The cytoskeletal changes in Dicer mutants are not an indirect consequence of proteinuria. (A and B) Mice lacking the slit diaphragm-associated protein CD2AP (A) develop nephrotic syndrome as a result of a primary podocyte defect and follow a clinical course comparable to Dicer mutants, yet they retain glomerular expression of synaptopodin (B). (C and D) Podocyte staining for ezrin is also preserved in Cd2ap^−/− mice (C), despite a similar degree of cell injury as revealed by prominent labeling for desmin (D). Bar = 50 μm; n = 3 mice for all panels.

Figure 6.

Mutant podocytes lose many defining antigens despite normal WT1 expression but do not undergo mesenchymal transdifferentiation. (A and B) Staining for the slit diaphragm components nephrin (A) and podocin (B) was attenuated in glomeruli of 3-wk-old mutants that lacked synaptopodin. (C and D) In situ hybridization revealed podocin (C) and VEGF (D) were downregulated at the transcriptional level. (E and F) Despite this, mutant podocytes still express WT1 protein (E) and mRNA (F) at levels comparable to controls. (G and H) By 5 wk, mutants showed periglomerular labeling for FSP-1 (G) and α-smooth muscle actin (H), consistent with late stage disease, but signals were not detected in podocytes.
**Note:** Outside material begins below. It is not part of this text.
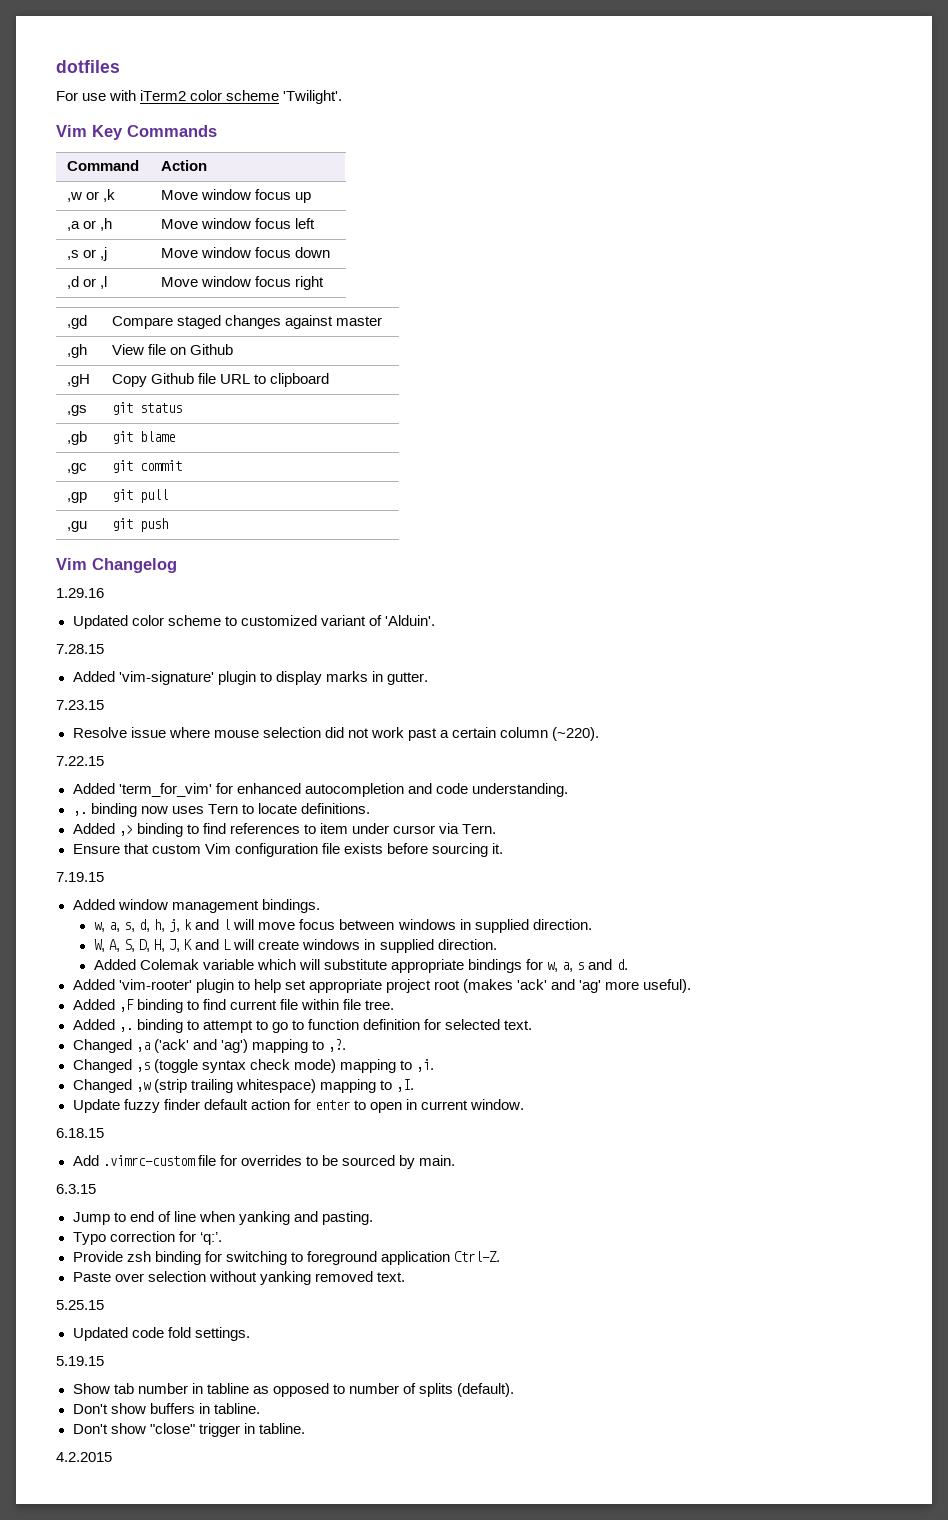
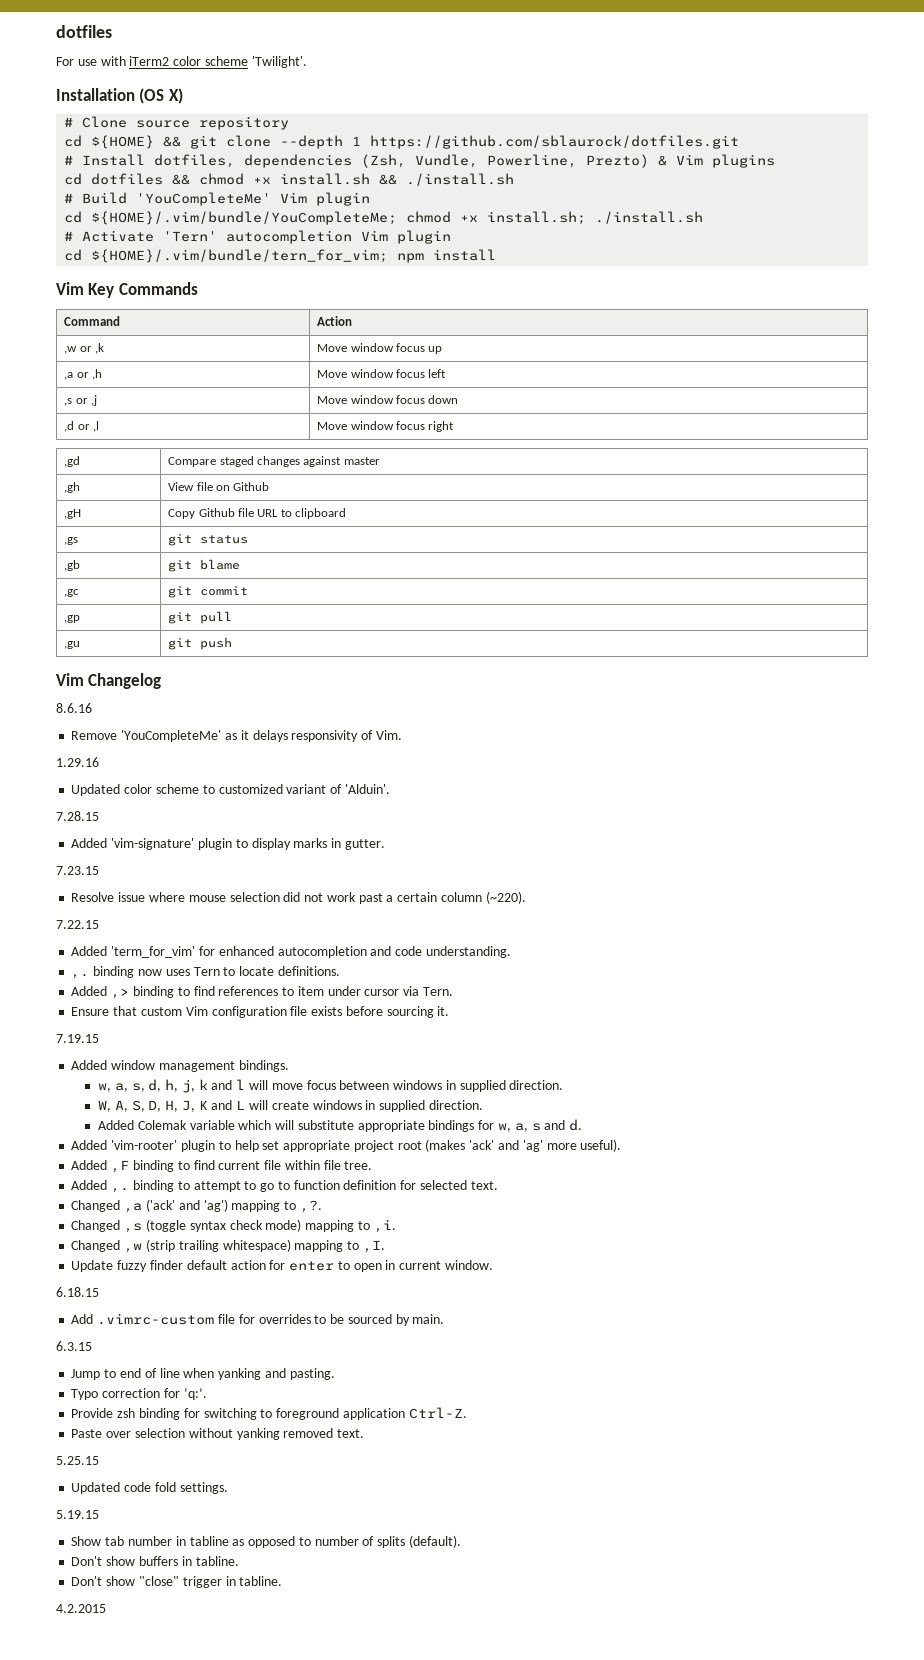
(343, 97) none -> [56,88,183,104] [64,116,290,130] [64,135,740,149] [64,154,776,168] [64,173,515,186] [64,192,371,206] [64,211,704,225] [64,230,452,244] [64,249,497,263] // Installation (OS X) // # Clone source repository // cd ${HOME} && git clone --depth 1 https://github.com/sblaurock/dotfiles.git // # Install dotfiles, dependencies (Zsh, Vundle, Powerline, Prezto) & Vim plugins // cd dotfiles && chmod +x install.sh && ./install.sh // # Build 'YouCompleteMe' Vim plugin // cd ${HOME}/.vim/bundle/YouCompleteMe; chmod +x install.sh; ./install.sh // # Activate 'Tern' autocompletion Vim plugin // cd ${HOME}/.vim/bundle/tern_for_vim; npm install
(177, 565) none -> [56,703,92,713] [71,730,402,742] // 8.6.16 // Remove 'YouCompleteMe' as it delays responsivity of Vim.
Bar = 50 μm; n ≥ 4 mice for all panels.

Figure 7.

Abnormal cell proliferation or apoptosis does not contribute to the initiation of glomerular injury. The number of BrdU-positive proliferative cells per glomerular cross-section did not differ significantly between mutants and controls at 2 to 3 wk but was increased in mutants at 5 to 6 wk. Some of this reflected proliferation of parietal epithelium, but the contribution of podocytes could not be established because of the loss of cell-specific markers. TUNEL-positive apoptotic cells were rarely noted in normal kidneys. There was a small but significant increase in glomerular apoptosis in mutants at 2 to 3 wk and a striking increase by 5 to 6 wk. Data are means ± SEM. *P < 0.05; ***P < 0.001.